- **WHAT IS NEEDED**
Please copy out the listing below with "SHARES" replaced by "VIEWS" wherever it occurs, changing nothing else.

- **DATASET ENTRIES**
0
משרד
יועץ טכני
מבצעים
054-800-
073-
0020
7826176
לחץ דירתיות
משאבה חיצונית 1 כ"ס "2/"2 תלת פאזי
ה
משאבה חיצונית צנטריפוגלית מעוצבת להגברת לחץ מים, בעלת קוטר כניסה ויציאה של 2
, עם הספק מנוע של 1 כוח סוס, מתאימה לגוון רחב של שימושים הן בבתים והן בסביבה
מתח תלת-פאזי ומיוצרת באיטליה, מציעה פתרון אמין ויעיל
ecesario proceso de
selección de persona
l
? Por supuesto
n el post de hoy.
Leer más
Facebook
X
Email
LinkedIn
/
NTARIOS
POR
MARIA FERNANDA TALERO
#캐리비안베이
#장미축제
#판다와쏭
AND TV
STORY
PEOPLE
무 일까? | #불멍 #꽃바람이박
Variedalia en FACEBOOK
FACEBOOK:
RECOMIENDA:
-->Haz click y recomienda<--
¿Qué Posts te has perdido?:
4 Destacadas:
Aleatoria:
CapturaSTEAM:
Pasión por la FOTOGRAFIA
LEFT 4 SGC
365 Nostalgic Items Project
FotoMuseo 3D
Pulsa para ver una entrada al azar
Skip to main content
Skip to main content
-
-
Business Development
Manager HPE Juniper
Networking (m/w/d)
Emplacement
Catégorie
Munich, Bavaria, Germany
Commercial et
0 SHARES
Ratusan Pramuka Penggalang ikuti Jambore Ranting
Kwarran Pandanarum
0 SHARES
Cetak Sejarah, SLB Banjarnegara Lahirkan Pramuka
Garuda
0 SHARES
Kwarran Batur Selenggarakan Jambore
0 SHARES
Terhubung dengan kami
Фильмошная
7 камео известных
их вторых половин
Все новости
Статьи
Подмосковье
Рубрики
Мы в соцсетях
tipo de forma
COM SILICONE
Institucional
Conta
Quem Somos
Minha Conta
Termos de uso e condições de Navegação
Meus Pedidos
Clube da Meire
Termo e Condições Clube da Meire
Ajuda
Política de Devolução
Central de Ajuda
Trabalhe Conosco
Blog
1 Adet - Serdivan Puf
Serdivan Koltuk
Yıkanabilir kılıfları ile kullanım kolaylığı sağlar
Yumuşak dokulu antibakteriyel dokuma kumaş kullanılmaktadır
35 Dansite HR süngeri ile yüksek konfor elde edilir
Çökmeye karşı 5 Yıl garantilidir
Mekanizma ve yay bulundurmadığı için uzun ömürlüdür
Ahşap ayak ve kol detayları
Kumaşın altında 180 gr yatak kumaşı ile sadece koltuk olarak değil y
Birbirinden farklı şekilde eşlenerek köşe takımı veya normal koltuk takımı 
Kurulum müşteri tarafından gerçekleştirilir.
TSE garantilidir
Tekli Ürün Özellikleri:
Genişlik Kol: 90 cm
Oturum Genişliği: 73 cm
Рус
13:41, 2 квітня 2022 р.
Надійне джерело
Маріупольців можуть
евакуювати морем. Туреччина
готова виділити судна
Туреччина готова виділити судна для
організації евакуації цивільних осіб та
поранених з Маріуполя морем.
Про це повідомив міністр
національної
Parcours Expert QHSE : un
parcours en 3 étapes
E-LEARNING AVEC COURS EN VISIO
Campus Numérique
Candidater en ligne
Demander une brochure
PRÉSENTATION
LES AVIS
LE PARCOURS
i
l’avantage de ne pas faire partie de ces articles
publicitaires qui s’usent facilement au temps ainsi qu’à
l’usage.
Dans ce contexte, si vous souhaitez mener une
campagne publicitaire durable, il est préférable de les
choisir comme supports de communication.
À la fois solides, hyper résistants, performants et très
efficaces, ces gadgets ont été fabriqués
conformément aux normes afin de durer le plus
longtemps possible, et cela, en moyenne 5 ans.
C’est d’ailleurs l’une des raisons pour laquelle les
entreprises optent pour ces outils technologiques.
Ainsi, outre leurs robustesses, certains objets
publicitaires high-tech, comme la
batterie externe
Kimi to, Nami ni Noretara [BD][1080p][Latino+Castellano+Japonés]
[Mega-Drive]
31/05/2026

- **SOLUTION**
0
משרד
יועץ טכני
מבצעים
054-800-
073-
0020
7826176
לחץ דירתיות
משאבה חיצונית 1 כ"ס "2/"2 תלת פאזי
ה
משאבה חיצונית צנטריפוגלית מעוצבת להגברת לחץ מים, בעלת קוטר כניסה ויציאה של 2
, עם הספק מנוע של 1 כוח סוס, מתאימה לגוון רחב של שימושים הן בבתים והן בסביבה
מתח תלת-פאזי ומיוצרת באיטליה, מציעה פתרון אמין ויעיל
ecesario proceso de
selección de persona
l
? Por supuesto
n el post de hoy.
Leer más
Facebook
X
Email
LinkedIn
/
NTARIOS
POR
MARIA FERNANDA TALERO
#캐리비안베이
#장미축제
#판다와쏭
AND TV
STORY
PEOPLE
무 일까? | #불멍 #꽃바람이박
Variedalia en FACEBOOK
FACEBOOK:
RECOMIENDA:
-->Haz click y recomienda<--
¿Qué Posts te has perdido?:
4 Destacadas:
Aleatoria:
CapturaSTEAM:
Pasión por la FOTOGRAFIA
LEFT 4 SGC
365 Nostalgic Items Project
FotoMuseo 3D
Pulsa para ver una entrada al azar
Skip to main content
Skip to main content
-
-
Business Development
Manager HPE Juniper
Networking (m/w/d)
Emplacement
Catégorie
Munich, Bavaria, Germany
Commercial et
0 VIEWS
Ratusan Pramuka Penggalang ikuti Jambore Ranting
Kwarran Pandanarum
0 VIEWS
Cetak Sejarah, SLB Banjarnegara Lahirkan Pramuka
Garuda
0 VIEWS
Kwarran Batur Selenggarakan Jambore
0 VIEWS
Terhubung dengan kami
Фильмошная
7 камео известных
их вторых половин
Все новости
Статьи
Подмосковье
Рубрики
Мы в соцсетях
tipo de forma
COM SILICONE
Institucional
Conta
Quem Somos
Minha Conta
Termos de uso e condições de Navegação
Meus Pedidos
Clube da Meire
Termo e Condições Clube da Meire
Ajuda
Política de Devolução
Central de Ajuda
Trabalhe Conosco
Blog
1 Adet - Serdivan Puf
Serdivan Koltuk
Yıkanabilir kılıfları ile kullanım kolaylığı sağlar
Yumuşak dokulu antibakteriyel dokuma kumaş kullanılmaktadır
35 Dansite HR süngeri ile yüksek konfor elde edilir
Çökmeye karşı 5 Yıl garantilidir
Mekanizma ve yay bulundurmadığı için uzun ömürlüdür
Ahşap ayak ve kol detayları
Kumaşın altında 180 gr yatak kumaşı ile sadece koltuk olarak değil y
Birbirinden farklı şekilde eşlenerek köşe takımı veya normal koltuk takımı 
Kurulum müşteri tarafından gerçekleştirilir.
TSE garantilidir
Tekli Ürün Özellikleri:
Genişlik Kol: 90 cm
Oturum Genişliği: 73 cm
Рус
13:41, 2 квітня 2022 р.
Надійне джерело
Маріупольців можуть
евакуювати морем. Туреччина
готова виділити судна
Туреччина готова виділити судна для
організації евакуації цивільних осіб та
поранених з Маріуполя морем.
Про це повідомив міністр
національної
Parcours Expert QHSE : un
parcours en 3 étapes
E-LEARNING AVEC COURS EN VISIO
Campus Numérique
Candidater en ligne
Demander une brochure
PRÉSENTATION
LES AVIS
LE PARCOURS
i
l’avantage de ne pas faire partie de ces articles
publicitaires qui s’usent facilement au temps ainsi qu’à
l’usage.
Dans ce contexte, si vous souhaitez mener une
campagne publicitaire durable, il est préférable de les
choisir comme supports de communication.
À la fois solides, hyper résistants, performants et très
efficaces, ces gadgets ont été fabriqués
conformément aux normes afin de durer le plus
longtemps possible, et cela, en moyenne 5 ans.
C’est d’ailleurs l’une des raisons pour laquelle les
entreprises optent pour ces outils technologiques.
Ainsi, outre leurs robustesses, certains objets
publicitaires high-tech, comme la
batterie externe
Kimi to, Nami ni Noretara [BD][1080p][Latino+Castellano+Japonés]
[Mega-Drive]
31/05/2026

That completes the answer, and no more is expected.